WHAT YOU SHOULD DO >>
Rewrite the items below, swapping every occurrence of "Entrez pour acheter" for "Cliquez pour acheter" and leaving everything else unchanged.

#### DATA ####

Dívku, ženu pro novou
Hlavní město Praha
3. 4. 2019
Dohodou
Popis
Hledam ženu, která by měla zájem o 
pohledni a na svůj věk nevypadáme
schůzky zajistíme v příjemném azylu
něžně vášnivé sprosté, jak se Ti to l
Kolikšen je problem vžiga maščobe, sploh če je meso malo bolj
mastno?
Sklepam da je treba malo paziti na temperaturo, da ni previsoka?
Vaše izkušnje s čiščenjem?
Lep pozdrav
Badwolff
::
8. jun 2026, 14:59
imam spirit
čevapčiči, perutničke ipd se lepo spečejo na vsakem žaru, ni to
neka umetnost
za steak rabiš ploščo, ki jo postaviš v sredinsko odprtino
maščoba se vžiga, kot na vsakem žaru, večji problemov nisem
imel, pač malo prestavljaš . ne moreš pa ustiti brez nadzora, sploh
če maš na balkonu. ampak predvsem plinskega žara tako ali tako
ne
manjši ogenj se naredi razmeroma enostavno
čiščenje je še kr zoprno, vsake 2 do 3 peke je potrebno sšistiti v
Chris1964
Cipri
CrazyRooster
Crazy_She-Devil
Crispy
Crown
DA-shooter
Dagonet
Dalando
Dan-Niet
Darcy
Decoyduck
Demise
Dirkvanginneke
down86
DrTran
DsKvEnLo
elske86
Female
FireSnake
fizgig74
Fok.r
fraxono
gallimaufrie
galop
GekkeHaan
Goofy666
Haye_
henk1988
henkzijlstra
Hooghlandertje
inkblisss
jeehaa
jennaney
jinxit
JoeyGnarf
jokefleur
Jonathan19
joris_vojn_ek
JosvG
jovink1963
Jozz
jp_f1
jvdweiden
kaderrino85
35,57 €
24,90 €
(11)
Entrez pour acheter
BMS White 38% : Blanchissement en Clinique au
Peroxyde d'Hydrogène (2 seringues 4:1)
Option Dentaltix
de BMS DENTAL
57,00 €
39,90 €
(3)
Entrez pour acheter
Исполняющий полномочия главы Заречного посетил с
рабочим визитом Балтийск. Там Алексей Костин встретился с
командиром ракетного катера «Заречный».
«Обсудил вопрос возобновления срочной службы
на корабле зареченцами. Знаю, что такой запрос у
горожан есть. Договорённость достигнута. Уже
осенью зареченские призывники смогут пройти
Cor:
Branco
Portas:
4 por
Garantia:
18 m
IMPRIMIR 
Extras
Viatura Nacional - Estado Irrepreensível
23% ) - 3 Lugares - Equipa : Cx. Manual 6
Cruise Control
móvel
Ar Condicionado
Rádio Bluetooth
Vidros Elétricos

####

EXPECTED ANSWER >>
Dívku, ženu pro novou
Hlavní město Praha
3. 4. 2019
Dohodou
Popis
Hledam ženu, která by měla zájem o 
pohledni a na svůj věk nevypadáme
schůzky zajistíme v příjemném azylu
něžně vášnivé sprosté, jak se Ti to l
Kolikšen je problem vžiga maščobe, sploh če je meso malo bolj
mastno?
Sklepam da je treba malo paziti na temperaturo, da ni previsoka?
Vaše izkušnje s čiščenjem?
Lep pozdrav
Badwolff
::
8. jun 2026, 14:59
imam spirit
čevapčiči, perutničke ipd se lepo spečejo na vsakem žaru, ni to
neka umetnost
za steak rabiš ploščo, ki jo postaviš v sredinsko odprtino
maščoba se vžiga, kot na vsakem žaru, večji problemov nisem
imel, pač malo prestavljaš . ne moreš pa ustiti brez nadzora, sploh
če maš na balkonu. ampak predvsem plinskega žara tako ali tako
ne
manjši ogenj se naredi razmeroma enostavno
čiščenje je še kr zoprno, vsake 2 do 3 peke je potrebno sšistiti v
Chris1964
Cipri
CrazyRooster
Crazy_She-Devil
Crispy
Crown
DA-shooter
Dagonet
Dalando
Dan-Niet
Darcy
Decoyduck
Demise
Dirkvanginneke
down86
DrTran
DsKvEnLo
elske86
Female
FireSnake
fizgig74
Fok.r
fraxono
gallimaufrie
galop
GekkeHaan
Goofy666
Haye_
henk1988
henkzijlstra
Hooghlandertje
inkblisss
jeehaa
jennaney
jinxit
JoeyGnarf
jokefleur
Jonathan19
joris_vojn_ek
JosvG
jovink1963
Jozz
jp_f1
jvdweiden
kaderrino85
35,57 €
24,90 €
(11)
Cliquez pour acheter
BMS White 38% : Blanchissement en Clinique au
Peroxyde d'Hydrogène (2 seringues 4:1)
Option Dentaltix
de BMS DENTAL
57,00 €
39,90 €
(3)
Cliquez pour acheter
Исполняющий полномочия главы Заречного посетил с
рабочим визитом Балтийск. Там Алексей Костин встретился с
командиром ракетного катера «Заречный».
«Обсудил вопрос возобновления срочной службы
на корабле зареченцами. Знаю, что такой запрос у
горожан есть. Договорённость достигнута. Уже
осенью зареченские призывники смогут пройти
Cor:
Branco
Portas:
4 por
Garantia:
18 m
IMPRIMIR 
Extras
Viatura Nacional - Estado Irrepreensível
23% ) - 3 Lugares - Equipa : Cx. Manual 6
Cruise Control
móvel
Ar Condicionado
Rádio Bluetooth
Vidros Elétricos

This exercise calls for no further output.